◆ Seçilmiş bölüm
Entellektüel seviyede bilgilendirmek gerekirse, Türklerin ilk atıştırmalık yiyeceği, diğer bir tabirle fast-foodu sayılan simitin, bir rivayette 1300 sonlarında, başka bir rivayette ise ilk olarak Kanuni Sultan Süleyman zamanında imal edildiği söylenir. Evliya Çelebi' nin Seyahatname' sinde de simit ve simitçilerden bahsedilir. Hekim Bereket, Türkçe el yazması tıp kitabı olan Tufet-i Mubariz adlı eserinin son kısmında Tabiat-name bölümünde yemek çeşitlerinden ve hamur işlerinden bahsederken simitten de bahsetmektedir. Ayrıca, 1593 tarihli Üsküdar Şeriye Sicili'nde, has undan yapılmış halka biçimindeki bir çeşit ekmek "simid-i halka" olarak adlandırılmaktadır. II. Süleyman döneminden bir Mutfak Defteri' nde (1691), çörek ve ekmeğin yanı sıra, saraya günde 30 adet halka-i simid tahsis edildiği yazmaktadır.
 
Bilinen başka bir gerçek de Osmanlı padişahlarının ramazanlarda iftarda verilen yemekten sonra yollarda saf tutan askerlere simit hediye ettikleridir. Yani simit, kültürümüzde padişah hediyesi sayılacak kadar "değerli" ve bir bakıma "saray"lıdır. Ayrıca, yeniçerilerin bir kolu olan “Sekban Sınıfı” na ait fırınlarda çalışmak üzere işe başlayanlara simitçi denmekte, saray fırınında “Simitçi Ustası” adı ile çalıştırılan ustalar bulunmakta idi. Görüldüğü üzere yeniçeriler simidi bolca tüketmişlerdir.

◆ Verilen kayıtlar
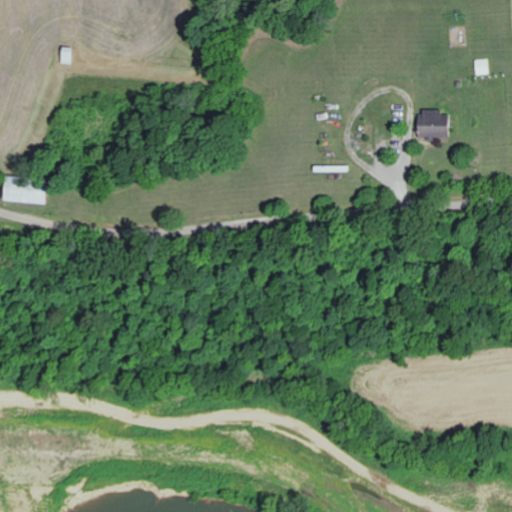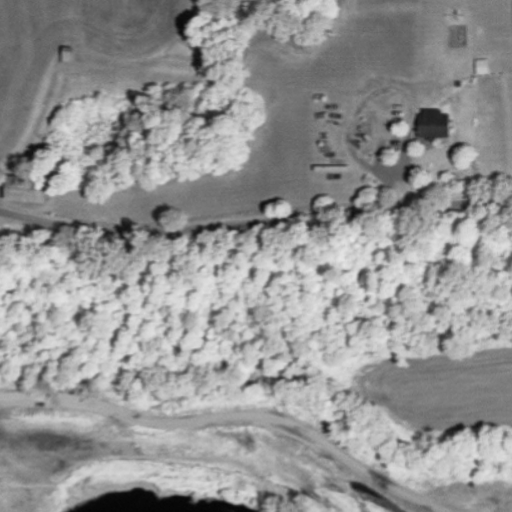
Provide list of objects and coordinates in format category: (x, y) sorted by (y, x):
building: (72, 54)
building: (484, 65)
building: (439, 123)
building: (34, 190)
road: (255, 221)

◆ Yapılacak işler
(1) Simidin tarihine dair metinde adı geçen yazılı kaynakların hepsini listeleyin.
(2) Simidin tarihine dair metinde "Entellektüel seviyede bilgilendirmek" ifadesinden "tahsis edildiği yazmaktadır." ifadesine kadar olan kısmı hiç değiştirmeden yazın.

◆ Sıralı cevaplar
(1)
Evliya Çelebi'nin Seyahatname'si
Hekim Bereket'in Tufet-i Mubariz adlı eseri
1593 tarihli Üsküdar Şeriye Sicili
II. Süleyman döneminden bir Mutfak Defteri (1691)

(2)
Entellektüel seviyede bilgilendirmek gerekirse, Türklerin ilk atıştırmalık yiyeceği, diğer bir tabirle fast-foodu sayılan simitin, bir rivayette 1300 sonlarında, başka bir rivayette ise ilk olarak Kanuni Sultan Süleyman zamanında imal edildiği söylenir. Evliya Çelebi' nin Seyahatname' sinde de simit ve simitçilerden bahsedilir. Hekim Bereket, Türkçe el yazması tıp kitabı olan Tufet-i Mubariz adlı eserinin son kısmında Tabiat-name bölümünde yemek çeşitlerinden ve hamur işlerinden bahsederken simitten de bahsetmektedir. Ayrıca, 1593 tarihli Üsküdar Şeriye Sicili'nde, has undan yapılmış halka biçimindeki bir çeşit ekmek "simid-i halka" olarak adlandırılmaktadır. II. Süleyman döneminden bir Mutfak Defteri' nde (1691), çörek ve ekmeğin yanı sıra, saraya günde 30 adet halka-i simid tahsis edildiği yazmaktadır.